SYDNEY, KOMPAS.com - Tak hanya Indonesia, kondisi perlambatan pasar properti juga terjadi di Australia.
Hal ini terlihat dari laporan RBA Cash Rate Survey yang menunjukkan penurunan harga rumah dan apartemen akan terus berlanjut hingga tahun 2020 mendatang.
Kecuali Kobart dan Canberra, semua kota besar di Negeri Kanguru ini, mengalami kemerosotan harga rumah hingga lebih dari 60.000 dollar Australia atau ekuivalen Rp 602.732.000.
Khusus kota Sydney, RBA Cash Rate Survey memprediksi harga rumah bisa turun 6,2 persen, menurunkan harga rata-rata menjadi 872.242 dollar Australia (Rp 8,762 miliar).
Bahkan, kondisi lebih buruk akan dialami apartemen dengan kemerosotan 7,7 persen.
Namun demikian, RBA Cash Rate Survey menganggap kondisi ini sebagai jalan bagi calon pembeli untuk mencari properti yang sesuai dengan kebutuhan dan kemampuan finansialnya pada tahun depan.
Hal senada dikatakan Crown Group Chairman and CEO Iwan Sunito. Dia tetap optimistis di tengah situasi pasar yang belum stabil.

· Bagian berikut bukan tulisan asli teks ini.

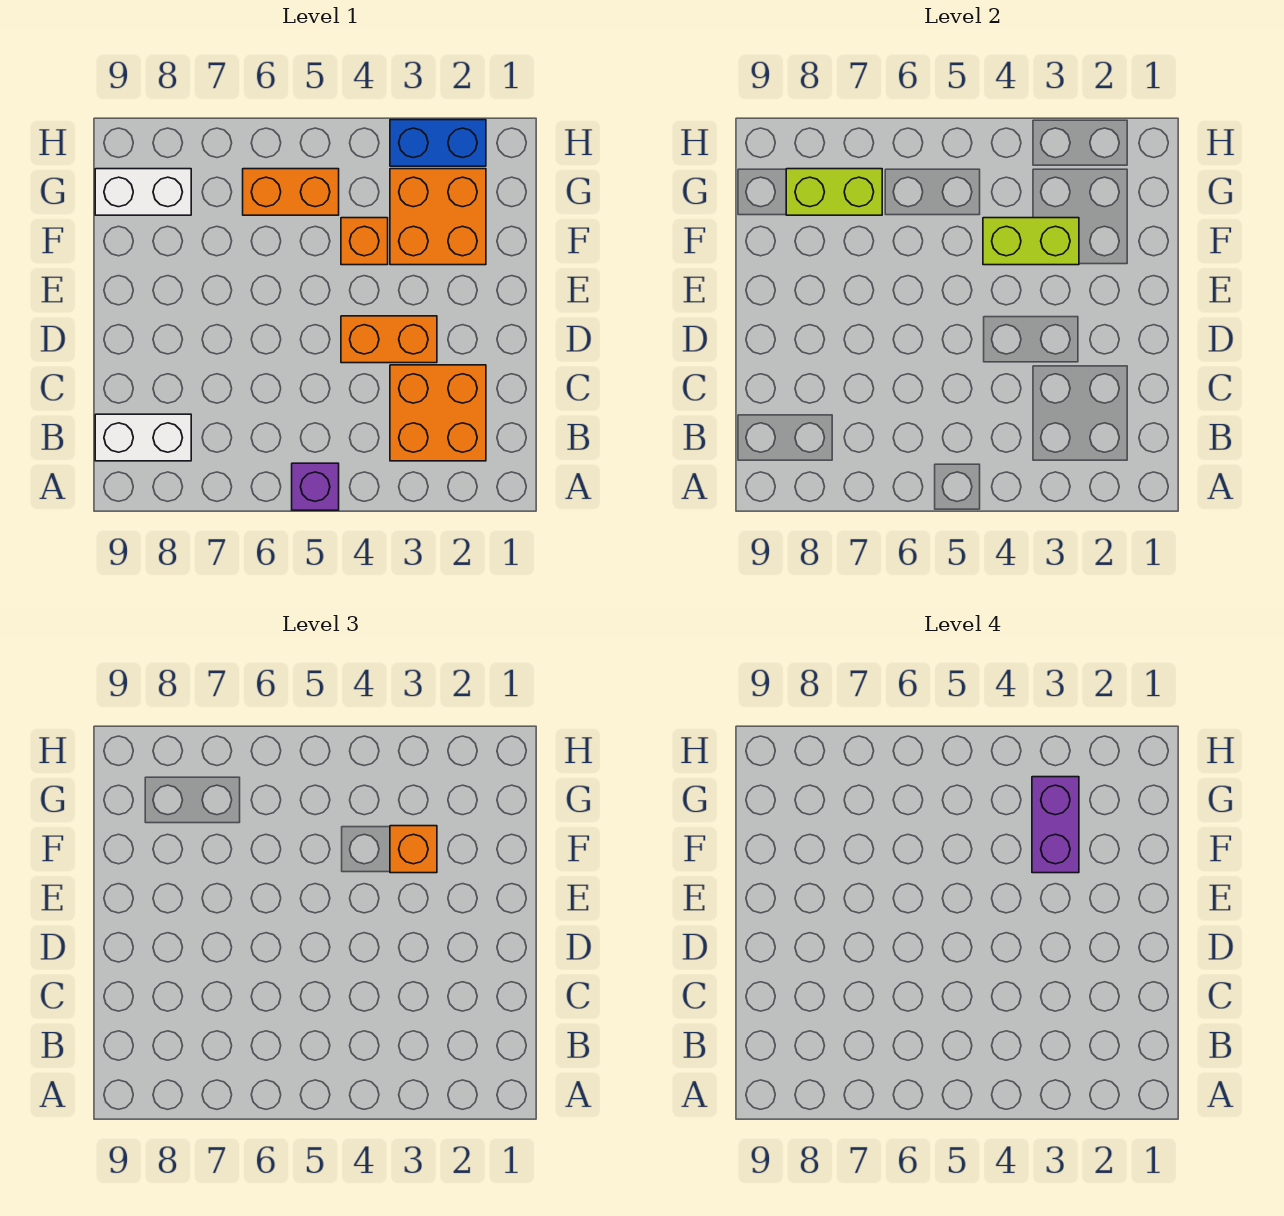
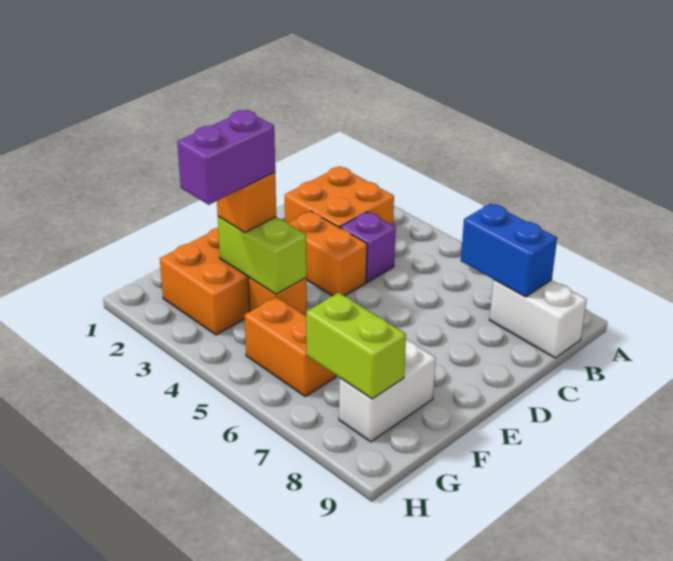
purple 1x1 brick [292,463,339,510] -> purple 1x1 brick moved to [340,212,396,282]
white 1x2 brick [95,169,191,215] -> white 1x2 brick turned to [339,339,436,442]
blue 1x2 brick [390,120,486,166] -> blue 1x2 brick moved to [461,203,557,297]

Baca juga: Iwan dan Paul, Duet Indonesia Penakluk Pasar Australia
Penjualan proyek-proyek Crown yang tengah dipasarkan saat ini, menurut Iwan akan mencapai hasil maksimal.
"Saya optimistis. Terutama di daerah kota seperti Waterloo Greensquare. Harganya tetap naik karena permintaan lebih kuat dibanding penawaran," tutur Iwan menjawab Kompas.com, Senin (22/4/2019).
Tahun ini, Crown Group menargetkan volume penjualan mencapai angka 35 juta dollar Australia atau sekitar Rp 351,6 miliar.
Kontribusi terbesar terjadi pada bulan Maret dan April yang berasal dari penjualan Mastery by Crown di kawasan Waterloo.
Karena pada faktanya selama dua dekade terakhir, properti terus menunjukkan kinerja sebagai instrumen investasi yang solid.
Dia mencontohkan rumah di Sydney yang dihargai Rp 1 miliar pada 1993, saat ini ditaksir menembus angka Rp 20 miliar.
Artinya, telah terjadi pertumbuhan nilai sebesar 2.000 persen dalam 34 tahun atau rata-rata 58 persen per tahun.